De subsidieregeling Innovatievouchers is in mei 2006 in werking getreden met 6000 vouchers voor het jaar 2006. Dit aantal was voldoende om alle aanvragen te kunnen honoreren. Na verlenging van de aanvraagtermijn tot en met 15 december 2006 waren de vouchers een dag voor sluitingstermijn allemaal op. Vanuit de Fes-middelen is ook voor 2007 budget voor wederom 6000 vouchers beschikbaar. Met deze regeling komen deze 6000 vouchers ter beschikking.

De Subsidieregeling innovatievouchers wordt tevens op enkele punten aangepast.

Artikelen 2 en 3

de aanpassing houdt verband met de onlangs tot stand gekomen herziene Europese Verordening inzake de-minimissteun.

Artikel 8

Ingevolge het derde lid kan nu maximaal 1/2 deel van de door de kennisinstelling gemaakte kosten bestaan uit kosten die de kennisinstelling heeft gemaakt doordat de kennisinstelling het onderzoek in het kader van het kennisoverdrachtproject gedeeltelijk heeft uitbesteed. Hiermee wordt een vaak zinvolle samenwerking van een kennisinstelling met voor de MKB’er andere relevante kennisleveranciers, niet zijnde de bij de innovatievoucher(s) betrokken ondernemer(s), nog verder mogelijk gemaakt.

Een voorbeeld kan verduidelijken hoe de subsidie wordt berekend. Uitgegaan is van de situatie dat één ondernemer ten behoeve van een kennisoverdrachtproject een grote innovatievoucher inzet. Stel dat de totale kosten die de kennisinstelling in het kader van een kennisoverdrachtproject heeft gemaakt € 18.000 bedragen. En dat daarvan een bedrag van € 12.000 de kosten ten gevolge van het uitbesteden van een deel van het onderzoek aan een derde betreft en het resterende bedrag van € 6.000 de kosten die de kennisinstelling heeft gemaakt voor het deel van het onderzoek dat in eigen beheer heeft plaatsgevonden. De berekening gaat dan als volgt:

Om te bepalen welk bedrag als subsidiegrondslag aanvaardbaar is, wordt het kostenbedrag dat slaat op het in eigen beheer verrichte onderzoek (€ 6.000) ingevolge het vierde lid vermenigvuldigd met twee. De uitkomst daarvan is € 12.000. De subsidiegrondslag (gemaakte kosten als bedoeld in lid 1) is daarmee bepaald op € 12.000. Ter bepaling van de subsidie dient van dit bedrag op basis van het eerste lid de eigen bijdrage van eenderde deel (€ 4.000) te worden afgetrokken: € 8.000. Dit bedrag van € 8.000 komt uit boven het subsidiebedrag van € 5.000 dat ingevolge het eerste lid ten hoogste per grote innovatievoucher kan worden verstrekt. De subsidie die wordt verstrekt komt daarmee uit op € 5 000.

Artikel 9

De ervaring met de vouchers in 2006 heeft uitgewezen dat een geldigheidstermijn van de voucher van een half jaar te kort is. De gang van de MKB’er naar de kennisinstelling en het totstandkomen van een match met de kennisinstelling vergt vaak meer tijd. Om onnodige belasting van MKB’er, kennisinstelling en SenterNovem in verband met het verzoeken tot uitstel verder te voorkomen is de geldigheidstermijn van de voucher verlengd naar 1 jaar.

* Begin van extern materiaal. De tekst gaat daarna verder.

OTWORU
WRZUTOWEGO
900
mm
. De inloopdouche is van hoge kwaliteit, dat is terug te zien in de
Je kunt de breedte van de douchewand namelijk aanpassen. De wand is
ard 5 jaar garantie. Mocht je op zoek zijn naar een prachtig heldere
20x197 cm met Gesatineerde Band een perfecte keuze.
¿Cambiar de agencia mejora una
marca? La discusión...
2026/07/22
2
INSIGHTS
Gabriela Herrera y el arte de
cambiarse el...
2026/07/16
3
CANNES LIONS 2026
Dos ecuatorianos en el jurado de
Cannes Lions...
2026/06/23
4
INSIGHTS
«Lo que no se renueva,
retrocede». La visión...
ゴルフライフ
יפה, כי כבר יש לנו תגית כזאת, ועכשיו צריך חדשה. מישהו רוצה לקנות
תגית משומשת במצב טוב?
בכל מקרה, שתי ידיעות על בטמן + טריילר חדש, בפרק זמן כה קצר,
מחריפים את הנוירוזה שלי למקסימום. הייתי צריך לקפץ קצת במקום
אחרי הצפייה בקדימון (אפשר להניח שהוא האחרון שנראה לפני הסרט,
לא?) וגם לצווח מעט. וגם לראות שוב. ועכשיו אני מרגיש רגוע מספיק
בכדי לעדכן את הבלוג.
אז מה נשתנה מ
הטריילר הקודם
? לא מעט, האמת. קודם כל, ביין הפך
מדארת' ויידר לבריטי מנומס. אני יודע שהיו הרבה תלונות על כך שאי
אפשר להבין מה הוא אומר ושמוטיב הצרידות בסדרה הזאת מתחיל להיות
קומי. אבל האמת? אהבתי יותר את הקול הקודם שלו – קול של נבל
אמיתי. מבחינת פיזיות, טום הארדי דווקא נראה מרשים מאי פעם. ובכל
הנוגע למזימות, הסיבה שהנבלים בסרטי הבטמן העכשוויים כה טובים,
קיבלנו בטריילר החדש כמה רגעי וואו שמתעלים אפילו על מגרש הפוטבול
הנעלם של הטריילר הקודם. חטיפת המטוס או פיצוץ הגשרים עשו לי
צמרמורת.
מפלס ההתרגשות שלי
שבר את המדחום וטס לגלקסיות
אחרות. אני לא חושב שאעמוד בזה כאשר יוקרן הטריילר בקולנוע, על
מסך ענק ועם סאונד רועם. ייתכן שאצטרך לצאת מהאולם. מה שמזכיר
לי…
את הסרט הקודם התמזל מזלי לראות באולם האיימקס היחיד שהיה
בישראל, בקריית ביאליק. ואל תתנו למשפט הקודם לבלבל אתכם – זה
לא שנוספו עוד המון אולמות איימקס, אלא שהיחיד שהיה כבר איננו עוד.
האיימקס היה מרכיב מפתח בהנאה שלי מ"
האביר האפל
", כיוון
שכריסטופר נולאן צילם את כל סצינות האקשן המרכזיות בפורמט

Er wordt nu vanuit gegaan dat er ruim de tijd is om de voucher te verzilveren. Verzoeken tot verlenging zullen door SenterNovem dan ook streng worden getoetst.

De innovatievoucher is een laagdrempelig instrument. Het is voor de MKB'er zo eenvoudig mogelijk gemaakt om een voucher aan te vragen. Dit blijft ook zo. De administratieve lasten van de innovatievoucher voor de MKB-ondernemer zijn dus ongewijzigd en bedragen voor de MKB-ondernemer 30 minuten a € 45 per uur. Voor 6000 vouchers komt dit uit op € 135.000. Dit is 0,6% van het beleidsbudget (€ 22,5 mln.).